Meanwhile back at Navin Field, the Tigers summoned a quiet, 22-year-old prospect named Charlie Gehringer to fill in for O’Rourke at second base. The rest, as they say, is history.
Gehringer’s sweet left-handed stroke and smooth hands in the field proved that he was ready for stardom. And 11 months after New York Yankees first baseman Wally Pipp had a headache and was replaced by Lou Gehrig, who proceeded to play 2,130 consecutive games for the Bronx Bombers, O’Rourke returned to discover that he had been “Wally Pipped” by Gehringer.
Over the next 17 seasons, Gehringer wouldn’t relinquish his post as the Tigers starting second baseman and he evolved into one of the best keystone sackers in major league history.
Returning to find Gehringer in his position initially battered the spirit of O’Rourke, who after 16 seasons of shuttling between the minors and majors, had finally established himself as an all-star caliber infielder. He was shifted to third base for much of the rest of the season. This softened his devastation which eventually gave way to determination, and if you research O’Rourke, you’ll discover that he wasn’t the type to wallow, but rather fight. He loved playing baseball and he’d use this latest slight as motivation.
But after his batting average dipped to .242 that season, O’Rourke was dealt to the St. Louis Browns as part of a seven-player trade on January 15, 1927. In his first year with the Browns, O’Rourke emerged as a tough-as-nails leader, registering career highs in walks (64) and stolen bases (18). He also topped the American League in hit by pitches (12) and for his efforts, he finished 13th in AL MVP voting. In fact, he became so valuable to the Browns that he earned the respect of Babe Ruth. The Bambino once said that O’Rourke was “the only guy we worry about when we are playing the Browns.”
O’Rourke followed up his 1927 season by recording a career-high 62 RBIs in 1928 and earned praise from his manager Dan Howley as one of the league’s “smarter” infielders. For an encore, he collected 147 hits – his most as a major leaguer – in 1929.
In his later years, O’Rourke liked to tell the story of how he got a raise after that season.

Given entries:

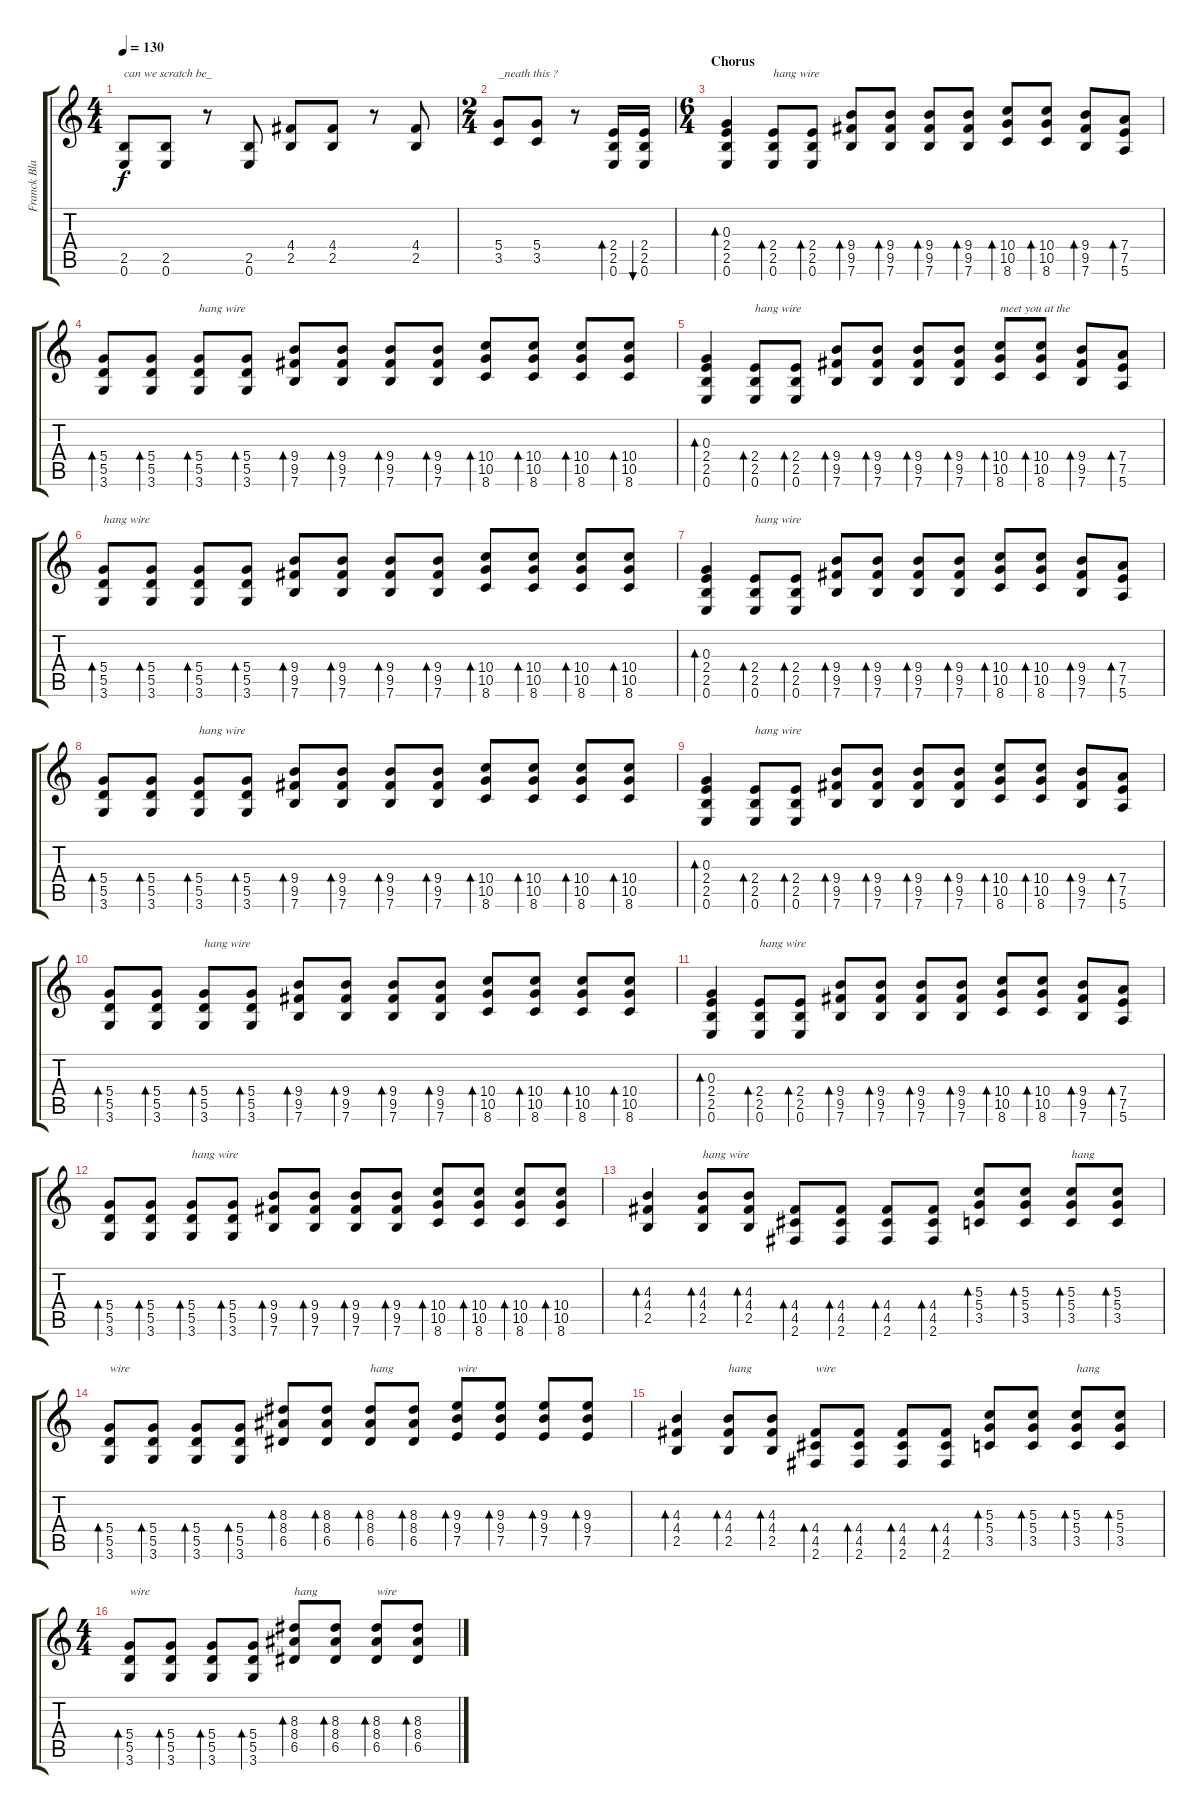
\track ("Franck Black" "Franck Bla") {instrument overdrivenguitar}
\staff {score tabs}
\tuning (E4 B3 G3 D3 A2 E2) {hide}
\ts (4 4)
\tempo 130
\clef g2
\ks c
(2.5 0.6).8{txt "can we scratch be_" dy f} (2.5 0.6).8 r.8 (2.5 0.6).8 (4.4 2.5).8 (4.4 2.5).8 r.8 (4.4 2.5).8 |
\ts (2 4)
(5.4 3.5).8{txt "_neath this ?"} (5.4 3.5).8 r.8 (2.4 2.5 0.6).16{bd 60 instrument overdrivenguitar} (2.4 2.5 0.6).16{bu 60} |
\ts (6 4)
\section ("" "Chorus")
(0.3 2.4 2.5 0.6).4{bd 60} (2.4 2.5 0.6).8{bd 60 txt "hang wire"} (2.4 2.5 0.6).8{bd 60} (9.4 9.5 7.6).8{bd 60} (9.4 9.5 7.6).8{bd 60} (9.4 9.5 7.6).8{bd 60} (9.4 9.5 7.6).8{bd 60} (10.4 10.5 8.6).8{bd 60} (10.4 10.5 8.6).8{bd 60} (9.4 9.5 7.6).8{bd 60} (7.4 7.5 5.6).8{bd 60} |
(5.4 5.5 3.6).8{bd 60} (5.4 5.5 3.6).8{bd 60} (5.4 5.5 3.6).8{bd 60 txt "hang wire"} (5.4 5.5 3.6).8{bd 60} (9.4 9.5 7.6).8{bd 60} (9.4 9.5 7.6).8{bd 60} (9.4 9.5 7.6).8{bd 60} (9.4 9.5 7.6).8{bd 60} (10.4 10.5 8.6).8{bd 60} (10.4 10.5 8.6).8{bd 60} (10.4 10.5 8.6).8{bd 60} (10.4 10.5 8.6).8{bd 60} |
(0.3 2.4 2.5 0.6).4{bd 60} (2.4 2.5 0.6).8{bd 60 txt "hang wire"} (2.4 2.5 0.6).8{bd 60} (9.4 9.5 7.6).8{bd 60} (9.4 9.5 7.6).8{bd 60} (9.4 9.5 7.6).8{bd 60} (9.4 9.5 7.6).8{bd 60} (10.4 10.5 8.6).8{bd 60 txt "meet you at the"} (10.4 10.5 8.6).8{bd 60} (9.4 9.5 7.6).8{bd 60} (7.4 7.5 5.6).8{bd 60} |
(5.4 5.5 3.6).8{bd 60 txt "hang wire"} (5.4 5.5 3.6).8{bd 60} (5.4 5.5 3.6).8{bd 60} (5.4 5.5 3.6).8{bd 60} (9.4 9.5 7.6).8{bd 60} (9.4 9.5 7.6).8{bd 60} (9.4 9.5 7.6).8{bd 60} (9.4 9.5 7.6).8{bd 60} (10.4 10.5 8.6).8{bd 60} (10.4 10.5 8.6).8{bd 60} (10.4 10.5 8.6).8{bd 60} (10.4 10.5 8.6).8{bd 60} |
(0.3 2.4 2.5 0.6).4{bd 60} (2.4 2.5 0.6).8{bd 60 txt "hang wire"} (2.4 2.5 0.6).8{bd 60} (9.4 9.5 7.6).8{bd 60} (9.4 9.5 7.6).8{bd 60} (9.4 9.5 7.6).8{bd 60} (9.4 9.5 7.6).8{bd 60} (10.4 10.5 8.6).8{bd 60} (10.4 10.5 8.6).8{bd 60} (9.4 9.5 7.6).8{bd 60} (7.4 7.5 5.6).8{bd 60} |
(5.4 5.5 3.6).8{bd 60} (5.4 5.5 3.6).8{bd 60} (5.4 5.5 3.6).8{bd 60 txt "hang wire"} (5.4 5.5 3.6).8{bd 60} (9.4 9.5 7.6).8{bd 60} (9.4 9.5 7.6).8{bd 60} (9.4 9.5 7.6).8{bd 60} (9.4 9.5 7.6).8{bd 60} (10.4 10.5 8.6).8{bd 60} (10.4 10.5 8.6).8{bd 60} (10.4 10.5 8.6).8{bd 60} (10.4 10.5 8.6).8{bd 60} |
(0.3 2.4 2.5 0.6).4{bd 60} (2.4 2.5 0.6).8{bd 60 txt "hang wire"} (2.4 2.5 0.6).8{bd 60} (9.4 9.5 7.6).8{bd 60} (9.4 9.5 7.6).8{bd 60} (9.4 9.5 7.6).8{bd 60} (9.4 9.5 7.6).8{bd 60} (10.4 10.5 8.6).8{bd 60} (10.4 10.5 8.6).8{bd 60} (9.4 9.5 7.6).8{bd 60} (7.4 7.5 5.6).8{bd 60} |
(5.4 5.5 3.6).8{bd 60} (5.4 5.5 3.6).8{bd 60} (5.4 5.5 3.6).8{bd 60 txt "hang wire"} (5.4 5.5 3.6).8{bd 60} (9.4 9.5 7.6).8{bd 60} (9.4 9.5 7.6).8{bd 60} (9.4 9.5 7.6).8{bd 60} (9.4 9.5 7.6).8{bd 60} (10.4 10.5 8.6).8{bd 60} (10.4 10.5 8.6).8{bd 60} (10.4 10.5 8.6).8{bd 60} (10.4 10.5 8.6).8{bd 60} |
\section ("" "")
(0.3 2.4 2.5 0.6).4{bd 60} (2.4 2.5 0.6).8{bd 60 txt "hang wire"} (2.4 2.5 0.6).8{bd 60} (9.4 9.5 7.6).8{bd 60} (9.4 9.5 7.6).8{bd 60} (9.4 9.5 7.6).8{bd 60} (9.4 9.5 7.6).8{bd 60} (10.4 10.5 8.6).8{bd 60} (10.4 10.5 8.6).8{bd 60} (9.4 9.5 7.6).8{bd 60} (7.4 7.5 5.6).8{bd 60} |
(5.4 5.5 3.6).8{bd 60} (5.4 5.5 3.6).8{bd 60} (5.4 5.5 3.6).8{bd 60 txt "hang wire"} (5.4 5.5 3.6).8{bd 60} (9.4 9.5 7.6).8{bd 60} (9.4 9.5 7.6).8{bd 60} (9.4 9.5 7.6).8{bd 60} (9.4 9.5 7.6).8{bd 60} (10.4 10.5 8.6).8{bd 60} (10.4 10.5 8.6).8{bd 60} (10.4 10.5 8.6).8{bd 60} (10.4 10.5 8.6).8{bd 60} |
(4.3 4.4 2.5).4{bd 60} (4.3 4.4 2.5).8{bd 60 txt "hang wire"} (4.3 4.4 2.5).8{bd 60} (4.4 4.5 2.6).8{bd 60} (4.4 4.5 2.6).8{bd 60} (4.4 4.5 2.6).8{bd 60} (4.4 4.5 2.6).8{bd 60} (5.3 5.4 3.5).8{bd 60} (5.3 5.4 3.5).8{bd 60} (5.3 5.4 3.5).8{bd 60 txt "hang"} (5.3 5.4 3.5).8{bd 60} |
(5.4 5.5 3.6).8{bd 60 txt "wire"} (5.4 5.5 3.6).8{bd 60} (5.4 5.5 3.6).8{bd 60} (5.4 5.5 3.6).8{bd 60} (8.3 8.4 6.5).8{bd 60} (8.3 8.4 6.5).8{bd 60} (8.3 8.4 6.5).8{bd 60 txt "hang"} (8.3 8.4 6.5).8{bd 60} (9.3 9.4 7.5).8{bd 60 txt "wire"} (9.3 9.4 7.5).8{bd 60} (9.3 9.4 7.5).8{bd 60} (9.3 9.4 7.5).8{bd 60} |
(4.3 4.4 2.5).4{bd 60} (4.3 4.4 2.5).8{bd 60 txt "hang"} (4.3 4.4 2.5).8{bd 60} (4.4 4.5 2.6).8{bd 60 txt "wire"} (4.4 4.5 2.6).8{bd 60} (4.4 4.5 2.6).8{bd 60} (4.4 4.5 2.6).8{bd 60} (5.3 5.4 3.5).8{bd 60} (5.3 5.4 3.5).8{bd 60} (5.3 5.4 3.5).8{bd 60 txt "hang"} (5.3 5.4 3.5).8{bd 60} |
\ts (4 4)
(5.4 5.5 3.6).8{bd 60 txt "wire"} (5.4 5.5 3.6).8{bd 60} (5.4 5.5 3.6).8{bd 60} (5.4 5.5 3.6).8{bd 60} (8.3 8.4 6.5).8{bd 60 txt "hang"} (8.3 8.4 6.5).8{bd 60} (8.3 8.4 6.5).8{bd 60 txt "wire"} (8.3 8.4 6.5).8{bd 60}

Exercise 1:
List every career-high or career-best figure that the passage on O'Rourke and Gehringer credits to O'Rourke, with the category and the year for each.
Exercise 2:
Decide whether each statement agrees with the passage on O'Rourke and Gehringer. Answer yes or no, and quote the words from the passage that settle it.
(a) Gehringer was 22 years old when the Tigers called him up.
(b) O'Rourke went to the St. Louis Browns in a three-player trade.
(c) O'Rourke placed 10th in AL MVP voting in his first year with the Browns.
Exercise 3:
From the passage on O'Rourke and Gehringer, reproduce word for word the stretch from "Meanwhile back at" through "major league history.".

Correct result 1:
- Walks: 64 (1927)
- Stolen bases: 18 (1927)
- RBIs: 62 (1928)
- Hits: 147 (1929)

Correct result 2:
(a) Yes: "a quiet, 22-year-old prospect named Charlie Gehringer"
(b) No: "as part of a seven-player trade on January 15, 1927"
(c) No: "he finished 13th in AL MVP voting"

Correct result 3:
Meanwhile back at Navin Field, the Tigers summoned a quiet, 22-year-old prospect named Charlie Gehringer to fill in for O’Rourke at second base. The rest, as they say, is history.
Gehringer’s sweet left-handed stroke and smooth hands in the field proved that he was ready for stardom. And 11 months after New York Yankees first baseman Wally Pipp had a headache and was replaced by Lou Gehrig, who proceeded to play 2,130 consecutive games for the Bronx Bombers, O’Rourke returned to discover that he had been “Wally Pipped” by Gehringer.
Over the next 17 seasons, Gehringer wouldn’t relinquish his post as the Tigers starting second baseman and he evolved into one of the best keystone sackers in major league history.